== TASK DATA

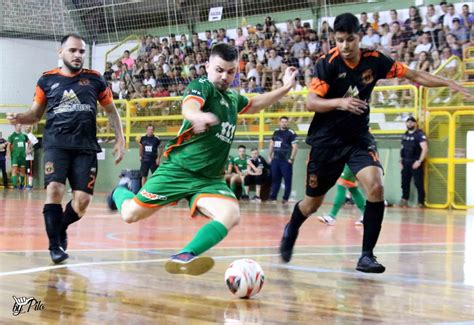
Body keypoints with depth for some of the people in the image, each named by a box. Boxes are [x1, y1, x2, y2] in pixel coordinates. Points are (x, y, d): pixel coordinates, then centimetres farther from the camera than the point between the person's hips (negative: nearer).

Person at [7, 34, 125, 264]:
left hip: (86, 146, 1)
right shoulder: (47, 80, 7)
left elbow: (111, 111, 18)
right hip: (56, 143, -1)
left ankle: (60, 229, 26)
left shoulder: (94, 79, 8)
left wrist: (120, 141, 10)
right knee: (54, 189, -22)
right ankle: (55, 244, -6)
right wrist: (19, 118, -7)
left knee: (82, 200, -6)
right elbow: (36, 114, 15)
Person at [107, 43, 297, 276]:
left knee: (231, 215, -25)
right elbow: (188, 106, -32)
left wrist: (285, 88, 33)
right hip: (178, 169, -5)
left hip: (210, 179, 5)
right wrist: (198, 116, -55)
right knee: (131, 214, -3)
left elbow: (254, 104, 40)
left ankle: (184, 257, -35)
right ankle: (120, 191, 33)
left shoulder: (233, 98, 16)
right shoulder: (201, 86, -7)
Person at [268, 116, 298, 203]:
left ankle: (286, 198, 3)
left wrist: (291, 159, -14)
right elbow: (272, 144, 21)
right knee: (275, 179, 9)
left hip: (286, 161, -6)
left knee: (287, 180, -2)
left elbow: (295, 147, -9)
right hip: (275, 159, 6)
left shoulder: (291, 133, -6)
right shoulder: (276, 132, 12)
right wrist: (269, 156, 15)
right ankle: (272, 197, 15)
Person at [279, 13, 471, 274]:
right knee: (313, 201, 8)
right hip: (326, 140, -2)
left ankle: (367, 256, -12)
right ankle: (291, 231, 43)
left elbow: (414, 76, 2)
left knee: (375, 187, -22)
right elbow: (311, 102, -19)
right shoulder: (328, 64, -15)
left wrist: (449, 83, -7)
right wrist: (339, 102, -36)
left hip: (359, 138, 2)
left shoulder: (374, 60, -6)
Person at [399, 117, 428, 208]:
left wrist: (419, 161, -20)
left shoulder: (419, 134, -7)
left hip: (415, 163, -7)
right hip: (405, 163, 7)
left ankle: (421, 202, -2)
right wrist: (401, 160, 14)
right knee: (405, 182, 8)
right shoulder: (405, 135, 16)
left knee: (418, 183, -6)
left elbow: (425, 149, -15)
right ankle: (404, 200, 15)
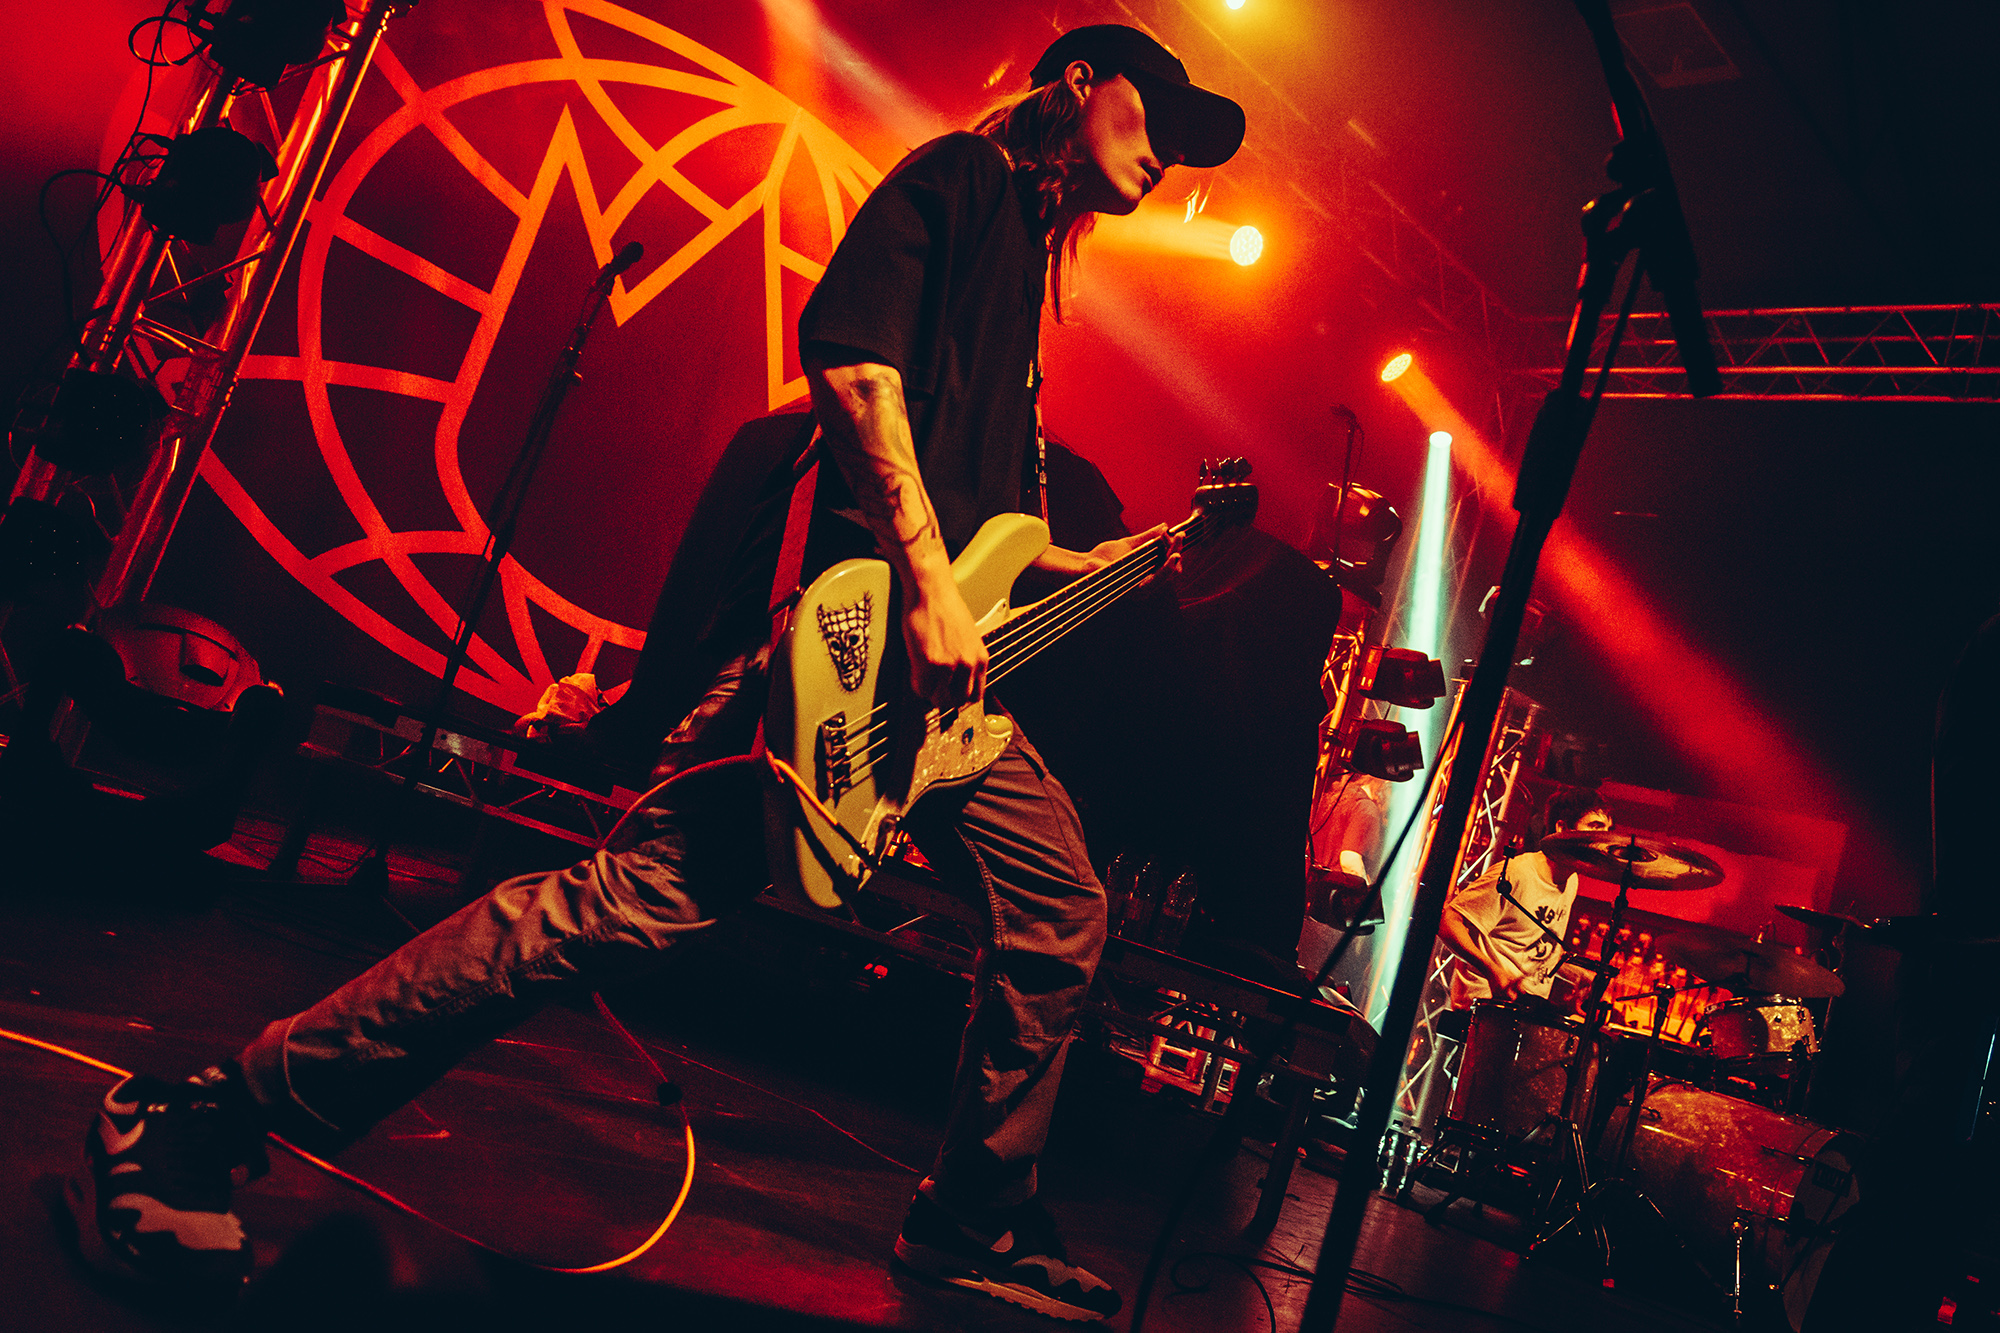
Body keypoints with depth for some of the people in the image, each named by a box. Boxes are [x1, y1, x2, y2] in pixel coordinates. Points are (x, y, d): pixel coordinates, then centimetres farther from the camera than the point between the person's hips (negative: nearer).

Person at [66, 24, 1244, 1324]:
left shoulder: (1031, 247, 30)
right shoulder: (961, 174, 2)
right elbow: (856, 359, -17)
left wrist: (1091, 565, 25)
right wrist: (928, 583, -21)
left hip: (943, 674, 10)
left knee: (1061, 914, 10)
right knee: (643, 894, -17)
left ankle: (976, 1220, 27)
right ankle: (204, 1121, -9)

====

Convert the data above into a Markdown table with the columns Row and Line, giving each non-blank line its own numbered row in order. Leave the pictures out of the table.

| Row | Line |
|---|---|
| 1 | Body keypoints with depth for some of the people in the image, each named by a box. Boxes are [x1, y1, x2, y2] in pixel coordinates. Points are (x, y, d): pixel coordinates, then centimetres farther from the camera than the point between the person's hips (negative: nearer). |
| 2 | Person at [7, 34, 125, 264]: |
| 3 | left hip: (86, 146, 1) |
| 4 | right shoulder: (47, 80, 7) |
| 5 | left elbow: (111, 111, 18) |
| 6 | right hip: (56, 143, -1) |
| 7 | left ankle: (60, 229, 26) |
| 8 | left shoulder: (94, 79, 8) |
| 9 | left wrist: (120, 141, 10) |
| 10 | right knee: (54, 189, -22) |
| 11 | right ankle: (55, 244, -6) |
| 12 | right wrist: (19, 118, -7) |
| 13 | left knee: (82, 200, -6) |
| 14 | right elbow: (36, 114, 15) |
| 15 | Person at [107, 43, 297, 276]: |
| 16 | left knee: (231, 215, -25) |
| 17 | right elbow: (188, 106, -32) |
| 18 | left wrist: (285, 88, 33) |
| 19 | right hip: (178, 169, -5) |
| 20 | left hip: (210, 179, 5) |
| 21 | right wrist: (198, 116, -55) |
| 22 | right knee: (131, 214, -3) |
| 23 | left elbow: (254, 104, 40) |
| 24 | left ankle: (184, 257, -35) |
| 25 | right ankle: (120, 191, 33) |
| 26 | left shoulder: (233, 98, 16) |
| 27 | right shoulder: (201, 86, -7) |
| 28 | Person at [268, 116, 298, 203]: |
| 29 | left ankle: (286, 198, 3) |
| 30 | left wrist: (291, 159, -14) |
| 31 | right elbow: (272, 144, 21) |
| 32 | right knee: (275, 179, 9) |
| 33 | left hip: (286, 161, -6) |
| 34 | left knee: (287, 180, -2) |
| 35 | left elbow: (295, 147, -9) |
| 36 | right hip: (275, 159, 6) |
| 37 | left shoulder: (291, 133, -6) |
| 38 | right shoulder: (276, 132, 12) |
| 39 | right wrist: (269, 156, 15) |
| 40 | right ankle: (272, 197, 15) |
| 41 | Person at [279, 13, 471, 274]: |
| 42 | right knee: (313, 201, 8) |
| 43 | right hip: (326, 140, -2) |
| 44 | left ankle: (367, 256, -12) |
| 45 | right ankle: (291, 231, 43) |
| 46 | left elbow: (414, 76, 2) |
| 47 | left knee: (375, 187, -22) |
| 48 | right elbow: (311, 102, -19) |
| 49 | right shoulder: (328, 64, -15) |
| 50 | left wrist: (449, 83, -7) |
| 51 | right wrist: (339, 102, -36) |
| 52 | left hip: (359, 138, 2) |
| 53 | left shoulder: (374, 60, -6) |
| 54 | Person at [399, 117, 428, 208]: |
| 55 | left wrist: (419, 161, -20) |
| 56 | left shoulder: (419, 134, -7) |
| 57 | left hip: (415, 163, -7) |
| 58 | right hip: (405, 163, 7) |
| 59 | left ankle: (421, 202, -2) |
| 60 | right wrist: (401, 160, 14) |
| 61 | right knee: (405, 182, 8) |
| 62 | right shoulder: (405, 135, 16) |
| 63 | left knee: (418, 183, -6) |
| 64 | left elbow: (425, 149, -15) |
| 65 | right ankle: (404, 200, 15) |
| 66 | Body keypoints with depth for some of the people in the image, each named by a box. Boxes are [x1, y1, x2, y2] in pixel coordinates. Points are (x, y, d): pixel coordinates, then centimetres farther from the camera than the point between the person's hips (negative: nearer). |
| 67 | Person at [66, 24, 1244, 1324]: |
| 68 | left shoulder: (1031, 247, 30) |
| 69 | right shoulder: (961, 174, 2) |
| 70 | right elbow: (856, 359, -17) |
| 71 | left wrist: (1091, 565, 25) |
| 72 | right wrist: (928, 583, -21) |
| 73 | left hip: (943, 674, 10) |
| 74 | left knee: (1061, 914, 10) |
| 75 | right knee: (643, 894, -17) |
| 76 | left ankle: (976, 1220, 27) |
| 77 | right ankle: (204, 1121, -9) |